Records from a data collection
-- Start --
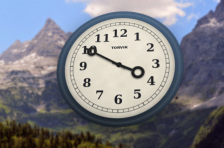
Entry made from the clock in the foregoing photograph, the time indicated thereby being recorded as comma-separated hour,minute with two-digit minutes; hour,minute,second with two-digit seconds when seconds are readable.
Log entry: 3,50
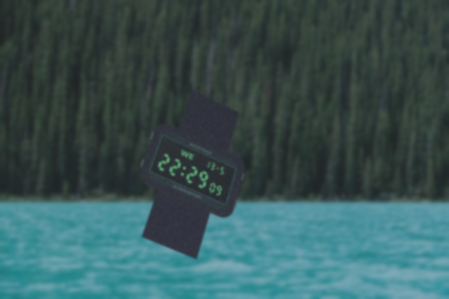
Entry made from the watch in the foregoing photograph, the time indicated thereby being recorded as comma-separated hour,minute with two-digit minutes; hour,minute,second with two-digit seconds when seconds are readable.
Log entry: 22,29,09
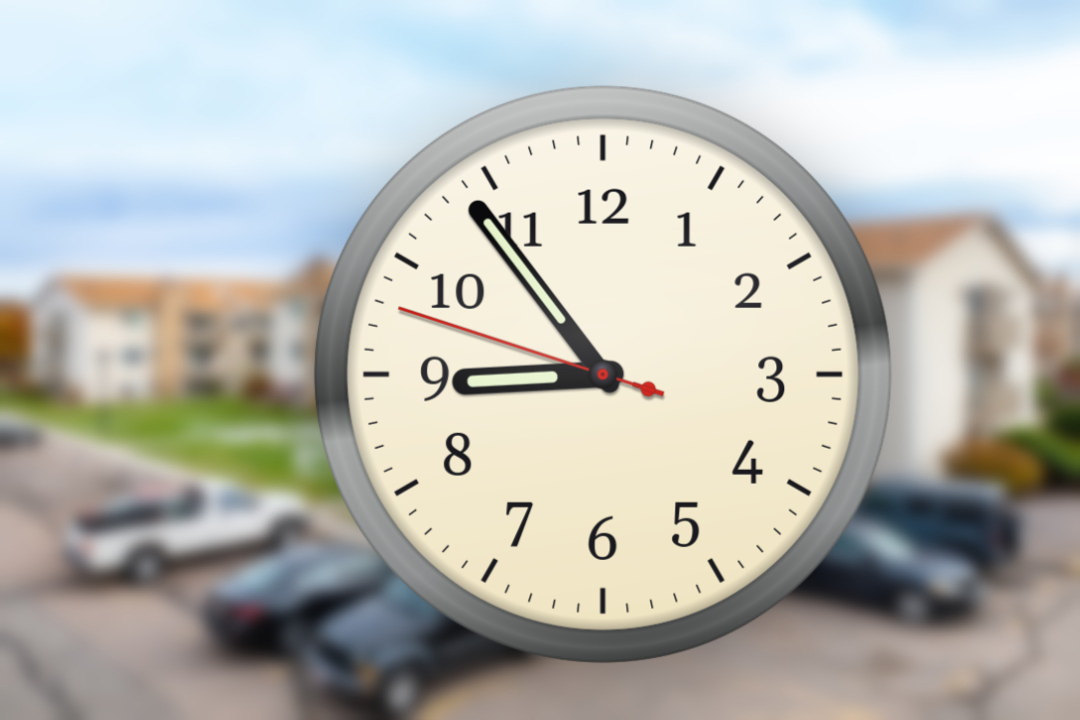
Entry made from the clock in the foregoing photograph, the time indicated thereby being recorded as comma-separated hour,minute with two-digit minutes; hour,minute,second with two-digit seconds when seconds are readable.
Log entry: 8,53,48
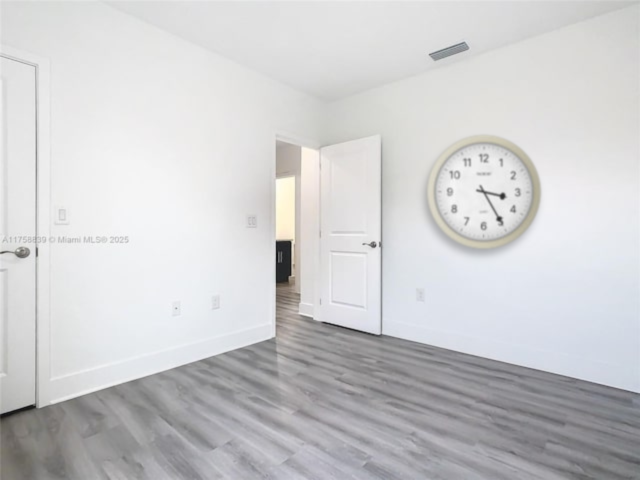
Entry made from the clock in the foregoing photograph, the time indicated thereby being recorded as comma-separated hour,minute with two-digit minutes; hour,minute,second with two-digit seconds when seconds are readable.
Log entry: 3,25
-- End --
→ **Written problem**: Please replace "Log entry" with "Recorded reading" throughout the listing above and write the listing out again, changing nothing else and omitting the pictures.

→ **Task solution**:
Entry made from the clock in the foregoing photograph, the time indicated thereby being recorded as comma-separated hour,minute with two-digit minutes; hour,minute,second with two-digit seconds when seconds are readable.
Recorded reading: 3,50
Entry made from the watch in the foregoing photograph, the time indicated thereby being recorded as comma-separated hour,minute with two-digit minutes; hour,minute,second with two-digit seconds when seconds are readable.
Recorded reading: 22,29,09
Entry made from the clock in the foregoing photograph, the time indicated thereby being recorded as comma-separated hour,minute with two-digit minutes; hour,minute,second with two-digit seconds when seconds are readable.
Recorded reading: 8,53,48
Entry made from the clock in the foregoing photograph, the time indicated thereby being recorded as comma-separated hour,minute with two-digit minutes; hour,minute,second with two-digit seconds when seconds are readable.
Recorded reading: 3,25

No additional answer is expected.